The following table from the FEMA Hurricane Ida 2021: Jefferson Parish Louisiana fact sheet validated Talley’s claim. In 23 residential elevation projects, funded from several FEMA hazard mitigation grants , a study highlighted the losses avoided due to mitigation investments.

Cost-effectiveness of Elevation Project in Jefferson Parish, Louisiana

Mitigated Project CostLosses AvoidedLoss Avoidance Ratio
Hurricane Issac$2,241,1400.95
Hurricane Ida$3,017,8421.28
Combined Cumulative Total$5,258,9832.23

The total cost of the elevation project (above left) was $71,978. Federal funding was $53,983 with a $17,994 global match. When using Global Match, the non-federal cost share does not need to be 25% for each individual project. Instead, the non-federal cost share for all the applicant’s submitted combined projects must equal 25% for the overall disaster. Global Match allows the applicant to utilize any cost share match that exceeds the minimum requirement (referred to as overmatch) from certain sub-awards to alleviate the financial burden on other projects. It also increases flexibility for the application of various cost share methods.

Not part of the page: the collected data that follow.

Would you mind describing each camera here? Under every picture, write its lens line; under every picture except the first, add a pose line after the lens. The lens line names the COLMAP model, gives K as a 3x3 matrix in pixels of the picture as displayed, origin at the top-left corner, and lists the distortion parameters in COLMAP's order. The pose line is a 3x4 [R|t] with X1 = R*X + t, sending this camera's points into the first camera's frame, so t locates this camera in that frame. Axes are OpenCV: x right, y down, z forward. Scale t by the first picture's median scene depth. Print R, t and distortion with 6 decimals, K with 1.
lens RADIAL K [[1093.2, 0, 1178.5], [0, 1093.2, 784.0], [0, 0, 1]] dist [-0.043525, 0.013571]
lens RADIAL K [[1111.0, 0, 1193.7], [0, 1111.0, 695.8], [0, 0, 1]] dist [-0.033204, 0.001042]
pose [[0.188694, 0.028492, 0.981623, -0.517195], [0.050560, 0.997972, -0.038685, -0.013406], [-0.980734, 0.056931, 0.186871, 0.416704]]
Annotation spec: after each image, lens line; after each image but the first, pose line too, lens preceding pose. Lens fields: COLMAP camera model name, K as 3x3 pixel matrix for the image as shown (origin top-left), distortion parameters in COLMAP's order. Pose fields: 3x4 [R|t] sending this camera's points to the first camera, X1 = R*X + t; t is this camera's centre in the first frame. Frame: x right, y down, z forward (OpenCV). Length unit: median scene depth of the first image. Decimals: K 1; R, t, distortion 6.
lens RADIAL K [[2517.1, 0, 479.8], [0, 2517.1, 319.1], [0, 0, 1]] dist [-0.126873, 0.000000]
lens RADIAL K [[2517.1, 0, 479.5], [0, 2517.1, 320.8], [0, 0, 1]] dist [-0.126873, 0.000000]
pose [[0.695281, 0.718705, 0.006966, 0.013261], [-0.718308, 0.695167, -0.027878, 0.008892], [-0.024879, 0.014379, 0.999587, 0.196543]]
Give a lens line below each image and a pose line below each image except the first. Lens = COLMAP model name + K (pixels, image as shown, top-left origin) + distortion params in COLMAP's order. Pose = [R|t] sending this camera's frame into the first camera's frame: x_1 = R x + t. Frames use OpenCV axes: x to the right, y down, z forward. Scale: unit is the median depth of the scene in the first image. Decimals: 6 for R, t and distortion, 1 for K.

The total project cost for the reconstruction above right amounted to $290,000. Federal funding was $198,158 (includes global match, construction costs and non-construction costs). Non-federal funding was $91,841.25 (includes Increase Cost of Compliance (ICC) funds).

ICC coverage is a part of all standard flood insurance policies and filed separately from a flood claims loss.  If eligible, the policyholder can collect up to $30,000 to help cover the cost of bringing the home or business into compliance with floodplain ordinances.

Jefferson Parish is continuing their flood mitigation efforts by making their flood-prone communities safer and educating residents about the importance of mitigation. By mitigating, they protect property and contents. Elevation projects may allow future floods to flow under their homes, keeping families safe, insurance rates affordable and achieving local code compliance.